R-Tech: When the van is finished what is it going to be used for?
Trev: The idea is to go around and sell coffee and cake at vintage motor shows. My wife is mad about baking! We have got an old vintage style awning that will pull out over the side opening to keep the sun and rain off. It is red and cream striped with a scalloped edge and I have made a framework that attaches it to the van. It has a gas powered coffee machine and I have put the gas bottle inside the van that is an LPG tank and I can fill it at a petrol station. I have boxed it all off and it is vented through the floor, I didn’t want it outside the van as it looks untidy.
I wanted something unique and not something that was just hashed together so I have taken my time and got it to what I wanted. I wanted it to be a story really. We are going to start up a second YouTube channel when the van goes on the road to follow the business and my wife will do baking tutorials. We have sourced a fantastic coffee supplier and our eggs for the baking will come from a company called Cackle Bean who have these chickens on a special diet so that the eggs are almost a fluorescent orange and they make a very yellow Victoria sandwiches! We are going to use Shipton Mill flour, we are going to meet them and we will do a blog about it.

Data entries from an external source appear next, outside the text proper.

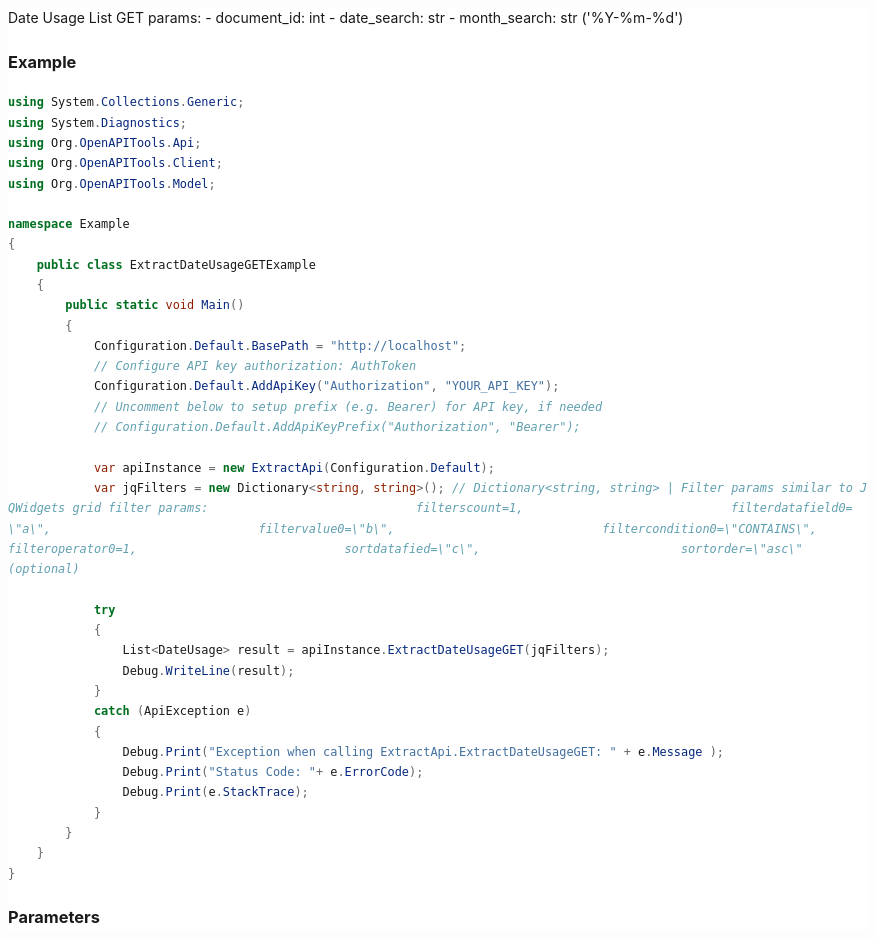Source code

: Date Usage List  GET params:   - document_id: int   - date_search: str   - month_search: str ('%Y-%m-%d')

### Example

```csharp
using System.Collections.Generic;
using System.Diagnostics;
using Org.OpenAPITools.Api;
using Org.OpenAPITools.Client;
using Org.OpenAPITools.Model;

namespace Example
{
    public class ExtractDateUsageGETExample
    {
        public static void Main()
        {
            Configuration.Default.BasePath = "http://localhost";
            // Configure API key authorization: AuthToken
            Configuration.Default.AddApiKey("Authorization", "YOUR_API_KEY");
            // Uncomment below to setup prefix (e.g. Bearer) for API key, if needed
            // Configuration.Default.AddApiKeyPrefix("Authorization", "Bearer");

            var apiInstance = new ExtractApi(Configuration.Default);
            var jqFilters = new Dictionary<string, string>(); // Dictionary<string, string> | Filter params similar to JQWidgets grid filter params:                             filterscount=1,                             filterdatafield0=\"a\",                             filtervalue0=\"b\",                             filtercondition0=\"CONTAINS\",                             filteroperator0=1,                             sortdatafied=\"c\",                            sortorder=\"asc\"                             (optional) 

            try
            {
                List<DateUsage> result = apiInstance.ExtractDateUsageGET(jqFilters);
                Debug.WriteLine(result);
            }
            catch (ApiException e)
            {
                Debug.Print("Exception when calling ExtractApi.ExtractDateUsageGET: " + e.Message );
                Debug.Print("Status Code: "+ e.ErrorCode);
                Debug.Print(e.StackTrace);
            }
        }
    }
}
```

### Parameters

We want the romance of the thing really, get to the shows on our own steam, serve customers and then drive home. We have now got our registered trade mark ‘The Baking Bird’, my wife’s nickname is Birdie. Now we have the name registered we can get the van sign-written and get the cups printed with the logo. It is now getting to the point where it is now weeks of work not months of work so I am really looking forward to getting it finished and out on the road.